====== SUPPLIED MATERIAL ======

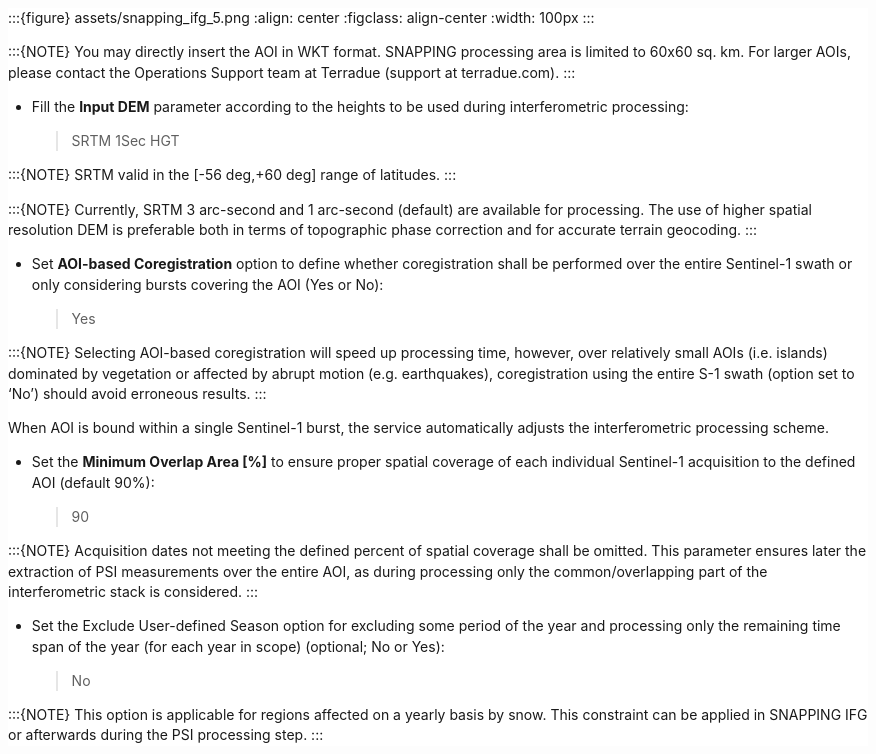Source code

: :::{figure} assets/snapping_ifg_5.png
:align: center
:figclass: align-center
:width: 100px
:::

:::{NOTE}
You may directly insert the AOI in WKT format. SNAPPING processing area is limited to 60x60 sq. km. For larger AOIs, please contact the Operations Support team at Terradue (support at terradue.com).
:::

- Fill the **Input DEM** parameter according to the heights to be used during interferometric processing:

  > SRTM 1Sec HGT

:::{NOTE}
SRTM valid in the \[-56 deg,+60 deg\] range of latitudes.
:::

:::{NOTE}
Currently, SRTM 3 arc-second and 1 arc-second (default) are available for processing. The use of higher spatial resolution DEM is preferable both in terms of topographic phase correction and for accurate terrain geocoding.
:::

- Set **AOI-based Coregistration** option to define whether coregistration shall be performed over the entire Sentinel-1 swath or only considering bursts covering the AOI (Yes or No):

  > Yes

:::{NOTE}
Selecting AOI-based coregistration will speed up processing time, however, over relatively small AOIs (i.e. islands) dominated by vegetation or affected by abrupt motion (e.g. earthquakes), coregistration using the entire S-1 swath (option set to ‘No’) should avoid erroneous results.
:::

When AOI is bound within a single Sentinel-1 burst, the service automatically adjusts the interferometric processing scheme.

- Set the **Minimum Overlap Area \[%\]** to ensure proper spatial coverage of each individual Sentinel-1 acquisition to the defined AOI (default 90%):

  > 90

:::{NOTE}
Acquisition dates not meeting the defined percent of spatial coverage shall be omitted. This parameter ensures later the extraction of PSI measurements over the entire AOI, as during processing only the common/overlapping part of the interferometric stack is considered.
:::

- Set the Exclude User-defined Season option for excluding some period of the year and processing only the remaining time span of the year (for each year in scope) (optional; No or Yes):

  > No

:::{NOTE}
This option is applicable for regions affected on a yearly basis by snow. This constraint can be applied in SNAPPING IFG or afterwards during the PSI processing step.
:::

======

### AIM OF THE EXERCISE:
Return, in full, every line of these entries that holds "This".

### ANSWER SECTION:
Acquisition dates not meeting the defined percent of spatial coverage shall be omitted. This parameter ensures later the extraction of PSI measurements over the entire AOI, as during processing only the common/overlapping part of the interferometric stack is considered.
This option is applicable for regions affected on a yearly basis by snow. This constraint can be applied in SNAPPING IFG or afterwards during the PSI processing step.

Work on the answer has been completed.